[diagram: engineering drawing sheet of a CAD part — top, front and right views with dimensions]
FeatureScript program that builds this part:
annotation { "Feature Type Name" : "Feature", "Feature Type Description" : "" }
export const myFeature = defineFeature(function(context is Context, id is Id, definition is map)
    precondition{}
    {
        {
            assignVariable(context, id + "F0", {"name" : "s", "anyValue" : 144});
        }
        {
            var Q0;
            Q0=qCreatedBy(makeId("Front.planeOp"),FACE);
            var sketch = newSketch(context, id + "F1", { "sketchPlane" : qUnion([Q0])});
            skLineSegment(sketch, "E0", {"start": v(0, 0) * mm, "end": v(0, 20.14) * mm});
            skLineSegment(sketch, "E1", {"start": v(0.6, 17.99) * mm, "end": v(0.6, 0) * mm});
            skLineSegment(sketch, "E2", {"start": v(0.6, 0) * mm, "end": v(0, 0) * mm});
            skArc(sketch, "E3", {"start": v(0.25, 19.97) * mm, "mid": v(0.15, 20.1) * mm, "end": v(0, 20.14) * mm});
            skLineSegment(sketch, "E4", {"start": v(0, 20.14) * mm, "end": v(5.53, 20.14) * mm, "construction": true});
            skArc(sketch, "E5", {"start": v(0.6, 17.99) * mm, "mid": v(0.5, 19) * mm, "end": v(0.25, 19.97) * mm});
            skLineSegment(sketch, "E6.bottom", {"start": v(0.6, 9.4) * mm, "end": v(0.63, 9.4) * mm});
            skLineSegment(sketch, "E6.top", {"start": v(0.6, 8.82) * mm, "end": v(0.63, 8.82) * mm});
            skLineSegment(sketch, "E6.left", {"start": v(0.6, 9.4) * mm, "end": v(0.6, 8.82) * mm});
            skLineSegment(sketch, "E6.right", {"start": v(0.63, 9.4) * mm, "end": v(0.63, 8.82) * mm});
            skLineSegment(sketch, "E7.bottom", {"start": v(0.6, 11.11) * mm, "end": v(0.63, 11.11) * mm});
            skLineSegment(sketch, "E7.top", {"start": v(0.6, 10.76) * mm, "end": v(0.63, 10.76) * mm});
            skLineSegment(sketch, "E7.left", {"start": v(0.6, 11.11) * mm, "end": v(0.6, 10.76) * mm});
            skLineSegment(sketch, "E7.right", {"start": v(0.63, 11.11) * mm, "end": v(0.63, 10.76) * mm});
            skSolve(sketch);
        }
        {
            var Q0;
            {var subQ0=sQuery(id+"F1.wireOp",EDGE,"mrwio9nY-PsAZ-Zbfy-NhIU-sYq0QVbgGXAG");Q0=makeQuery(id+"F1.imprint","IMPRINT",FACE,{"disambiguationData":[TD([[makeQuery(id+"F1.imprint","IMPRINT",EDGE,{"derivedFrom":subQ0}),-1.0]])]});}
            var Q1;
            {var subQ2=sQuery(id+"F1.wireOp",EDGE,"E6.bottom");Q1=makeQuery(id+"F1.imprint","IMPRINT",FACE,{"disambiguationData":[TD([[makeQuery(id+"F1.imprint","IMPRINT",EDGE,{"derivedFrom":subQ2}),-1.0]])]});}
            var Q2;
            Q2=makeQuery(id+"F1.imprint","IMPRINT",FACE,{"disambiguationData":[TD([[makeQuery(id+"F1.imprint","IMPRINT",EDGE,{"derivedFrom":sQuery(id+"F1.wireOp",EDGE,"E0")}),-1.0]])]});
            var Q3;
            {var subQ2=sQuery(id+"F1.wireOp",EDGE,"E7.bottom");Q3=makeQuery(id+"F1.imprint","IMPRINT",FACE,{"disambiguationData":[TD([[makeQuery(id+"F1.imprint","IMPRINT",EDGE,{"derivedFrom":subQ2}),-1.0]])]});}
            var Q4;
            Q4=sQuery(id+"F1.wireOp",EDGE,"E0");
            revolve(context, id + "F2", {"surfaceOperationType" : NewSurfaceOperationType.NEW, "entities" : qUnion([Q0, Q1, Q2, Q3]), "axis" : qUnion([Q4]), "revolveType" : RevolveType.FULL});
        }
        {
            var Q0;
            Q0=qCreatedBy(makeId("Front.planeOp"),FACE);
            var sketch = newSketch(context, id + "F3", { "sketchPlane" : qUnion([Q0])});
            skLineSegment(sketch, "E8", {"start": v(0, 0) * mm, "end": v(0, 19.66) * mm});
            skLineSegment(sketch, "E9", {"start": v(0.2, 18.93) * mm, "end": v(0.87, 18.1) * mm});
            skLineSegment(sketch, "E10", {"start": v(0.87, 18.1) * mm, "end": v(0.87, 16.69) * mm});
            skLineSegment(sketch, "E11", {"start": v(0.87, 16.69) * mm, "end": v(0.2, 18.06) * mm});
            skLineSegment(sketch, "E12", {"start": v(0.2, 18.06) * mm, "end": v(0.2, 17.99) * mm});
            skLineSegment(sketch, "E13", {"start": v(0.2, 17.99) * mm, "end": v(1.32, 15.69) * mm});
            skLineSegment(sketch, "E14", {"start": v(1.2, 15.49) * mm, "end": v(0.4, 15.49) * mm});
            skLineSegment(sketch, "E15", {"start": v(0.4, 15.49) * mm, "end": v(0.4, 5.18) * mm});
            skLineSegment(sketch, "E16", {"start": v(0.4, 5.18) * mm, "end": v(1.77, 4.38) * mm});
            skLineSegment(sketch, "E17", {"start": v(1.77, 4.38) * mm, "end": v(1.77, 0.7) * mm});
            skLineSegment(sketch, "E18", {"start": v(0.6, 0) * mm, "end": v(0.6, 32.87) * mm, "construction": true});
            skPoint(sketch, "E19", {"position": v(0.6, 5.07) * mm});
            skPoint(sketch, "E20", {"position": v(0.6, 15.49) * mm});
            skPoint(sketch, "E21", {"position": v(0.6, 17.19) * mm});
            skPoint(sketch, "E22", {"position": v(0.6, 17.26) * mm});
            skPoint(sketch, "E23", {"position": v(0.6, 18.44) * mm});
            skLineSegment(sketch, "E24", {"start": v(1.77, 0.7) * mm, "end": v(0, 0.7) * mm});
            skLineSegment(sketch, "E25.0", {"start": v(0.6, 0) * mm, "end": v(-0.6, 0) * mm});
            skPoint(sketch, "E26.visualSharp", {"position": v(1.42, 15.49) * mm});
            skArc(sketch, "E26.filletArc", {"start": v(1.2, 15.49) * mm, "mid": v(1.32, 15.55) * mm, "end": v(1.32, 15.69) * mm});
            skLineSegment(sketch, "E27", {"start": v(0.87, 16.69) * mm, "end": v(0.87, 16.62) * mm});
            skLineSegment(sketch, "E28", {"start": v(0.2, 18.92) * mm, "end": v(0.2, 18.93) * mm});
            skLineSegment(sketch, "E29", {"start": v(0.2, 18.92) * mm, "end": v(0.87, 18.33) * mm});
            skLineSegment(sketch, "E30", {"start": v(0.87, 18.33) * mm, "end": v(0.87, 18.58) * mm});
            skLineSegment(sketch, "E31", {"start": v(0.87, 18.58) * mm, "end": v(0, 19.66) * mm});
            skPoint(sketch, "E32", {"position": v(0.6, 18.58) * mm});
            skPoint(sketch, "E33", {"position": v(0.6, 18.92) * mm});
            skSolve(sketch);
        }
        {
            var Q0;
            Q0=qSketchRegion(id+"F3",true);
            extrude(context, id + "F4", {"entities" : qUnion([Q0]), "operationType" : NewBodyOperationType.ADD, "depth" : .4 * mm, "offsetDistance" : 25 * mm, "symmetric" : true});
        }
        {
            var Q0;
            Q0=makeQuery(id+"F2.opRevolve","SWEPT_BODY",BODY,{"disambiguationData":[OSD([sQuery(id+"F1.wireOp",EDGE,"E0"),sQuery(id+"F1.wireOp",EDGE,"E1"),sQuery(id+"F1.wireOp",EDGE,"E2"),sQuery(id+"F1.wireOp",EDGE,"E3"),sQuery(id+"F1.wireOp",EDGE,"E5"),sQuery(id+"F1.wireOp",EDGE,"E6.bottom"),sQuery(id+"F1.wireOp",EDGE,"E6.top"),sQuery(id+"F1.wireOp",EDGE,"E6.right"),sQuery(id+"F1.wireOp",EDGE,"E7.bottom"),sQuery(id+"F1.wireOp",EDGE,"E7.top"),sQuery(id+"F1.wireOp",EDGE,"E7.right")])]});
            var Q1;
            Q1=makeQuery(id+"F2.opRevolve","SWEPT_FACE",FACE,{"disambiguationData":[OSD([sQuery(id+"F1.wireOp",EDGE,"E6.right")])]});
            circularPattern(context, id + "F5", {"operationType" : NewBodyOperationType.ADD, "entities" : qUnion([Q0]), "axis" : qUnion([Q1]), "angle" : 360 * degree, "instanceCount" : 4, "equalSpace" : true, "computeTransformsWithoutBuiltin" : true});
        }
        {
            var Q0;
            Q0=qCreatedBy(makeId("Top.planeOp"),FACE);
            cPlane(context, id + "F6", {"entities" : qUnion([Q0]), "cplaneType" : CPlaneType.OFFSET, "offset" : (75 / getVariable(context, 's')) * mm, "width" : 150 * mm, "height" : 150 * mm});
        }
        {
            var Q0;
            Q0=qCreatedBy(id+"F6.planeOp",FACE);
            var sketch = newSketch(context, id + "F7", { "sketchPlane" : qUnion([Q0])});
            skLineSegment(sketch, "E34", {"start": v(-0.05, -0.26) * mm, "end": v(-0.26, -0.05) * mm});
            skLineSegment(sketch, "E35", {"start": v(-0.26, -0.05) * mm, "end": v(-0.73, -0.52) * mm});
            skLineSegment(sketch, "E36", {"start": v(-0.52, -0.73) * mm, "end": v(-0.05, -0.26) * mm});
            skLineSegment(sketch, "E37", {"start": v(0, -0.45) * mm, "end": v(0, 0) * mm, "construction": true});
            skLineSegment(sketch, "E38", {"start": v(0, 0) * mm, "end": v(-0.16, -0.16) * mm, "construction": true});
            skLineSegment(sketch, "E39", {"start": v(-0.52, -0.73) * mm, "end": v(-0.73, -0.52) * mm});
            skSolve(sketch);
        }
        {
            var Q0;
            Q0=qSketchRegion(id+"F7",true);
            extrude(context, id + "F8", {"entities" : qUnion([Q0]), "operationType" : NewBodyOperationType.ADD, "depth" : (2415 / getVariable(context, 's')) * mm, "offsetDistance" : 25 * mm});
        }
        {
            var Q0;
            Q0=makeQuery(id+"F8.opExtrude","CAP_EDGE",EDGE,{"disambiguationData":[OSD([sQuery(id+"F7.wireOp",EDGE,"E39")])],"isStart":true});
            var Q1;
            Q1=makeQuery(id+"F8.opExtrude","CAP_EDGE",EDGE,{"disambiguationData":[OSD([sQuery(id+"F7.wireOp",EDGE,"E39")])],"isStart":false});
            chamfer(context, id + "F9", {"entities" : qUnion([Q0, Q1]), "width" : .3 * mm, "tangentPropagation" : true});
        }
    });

_ _ _ _ _

▶ [POR HACER]: Extrae, por favor, cada línea del listado de arriba que contenga la cadena "newSketch". Distingue entre mayúsculas y minúsculas.

▶ [RESPUESTA DEL EJERCICIO]:
            var sketch = newSketch(context, id + "F1", { "sketchPlane" : qUnion([Q0])});
            var sketch = newSketch(context, id + "F3", { "sketchPlane" : qUnion([Q0])});
            var sketch = newSketch(context, id + "F7", { "sketchPlane" : qUnion([Q0])});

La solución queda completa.